For the prospective component of the project, we will record and transcribe all focus group discussions and carry out a thematic analysis using QSR NVivo 8. After having read and re-read the transcripts, we will apply an initial open code using deductive analysis based on the conceptual framework (Figure 1). We will initially cluster the barriers and facilitators to the use of research within the three central elements of knowledge transfer and evidence-based innovation, namely, the practice environment, potential future users, and the intervention. Thereafter, we will conduct an inductive analysis to identify emergent topics. Data will be coded and analyzed by a single person. To ensure the consistency of the qualitative process, preliminary results and the coding scheme will be discussed with the two members of the research team who are practicing family physicians (FL, ML). This will allow us to corroborate the code while protecting the code from being changed as a result of being applied by different people.

We will compare the phenomena observed to emphasize a common tangent. We will create tree structures and matrices for the analysis.

We will use descriptive statistics to analyze the sociodemographic variables, physicians' participation in the focus groups and pilot project, observational data, and answers to our questions based on the Theory of Planned Behaviour. We will use Pearson's correlation coefficient to assess the relationship between the variables from the questionnaire.

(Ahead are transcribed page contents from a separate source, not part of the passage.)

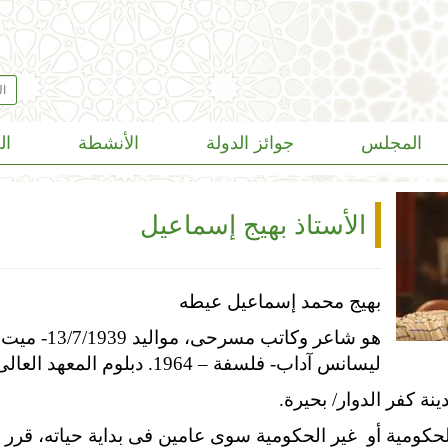
المجلس
جوائز الدولة
الأنشطة
ال
الأستاذ بهيج إسماعيل
بهيج محمد إسماعيل عيطه
هو شاعر وكات
ليسانس آداب- فلسفة – 1964. دبلوم المعهد العالى للسيناريو- 1976.
نة كفر الدوار/ بحيرة.
كومية أو غير الحكومية سوى عامين فى بداية حياته، قرر بعدها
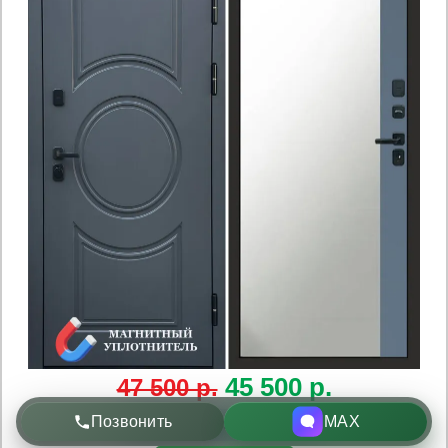
45 500
р.
47 500 р.
Позвонить
MAX
Быстрый просмотр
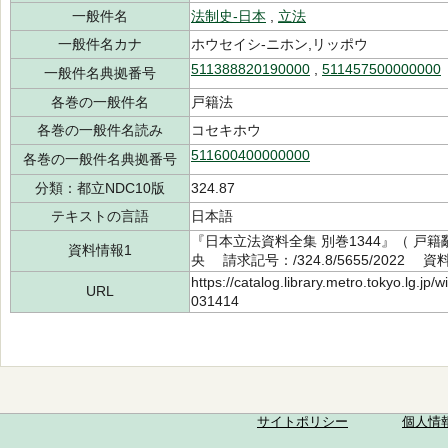
一般件名
法制史-日本
,
立法
一般件名カナ
ホウセイシ-ニホン,リッポウ
511388820190000
,
511457500000000
一般件名典拠番号
各巻の一般件名
戸籍法
各巻の一般件名読み
コセキホウ
511600400000000
各巻の一般件名典拠番号
分類：都立NDC10版
324.87
テキストの言語
日本語
『日本立法資料全集 別巻1344』（ 戸籍
資料情報1
央 請求記号：/324.8/5655/2022 資
https://catalog.library.metro.tokyo.lg.jp
URL
031414
サイトポリシー
個人情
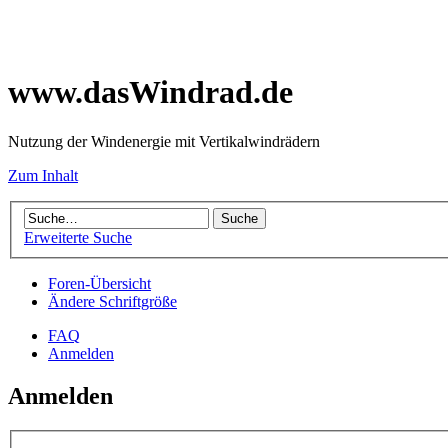
www.dasWindrad.de
Nutzung der Windenergie mit Vertikalwindrädern
Zum Inhalt
Erweiterte Suche
Foren-Übersicht
Ändere Schriftgröße
FAQ
Anmelden
Anmelden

Triangulating the data from the retrospective and the prospective components of the study will enable us to suggest modifications to DECISION+.

Discussion

Our findings will allow us to adapt and modify the DECISION+ program in order to facilitate its dissemination in the practice of primary care. CME is an important knowledge translation intervention that has the potential to promote the most effective practices. By targeting the barriers and the facilitators identified by the participants in the original DECISION+ pilot study, our study will allow us to propose modifications to the program so that it is better disseminated on a larger scale.

It is possible that the SDM skills that physicians acquire during DECISION+ can be extended to other health problems encountered in primary care. This study should help CME producers develop CME programs in SDM for other clinically relevant topics. This would help optimize clinical decisions in primary care.

In short, this study will improve our understanding not only of how DECISION+ can be disseminated, but also how to disseminate other CME activities regarding the practice of SDM in primary care.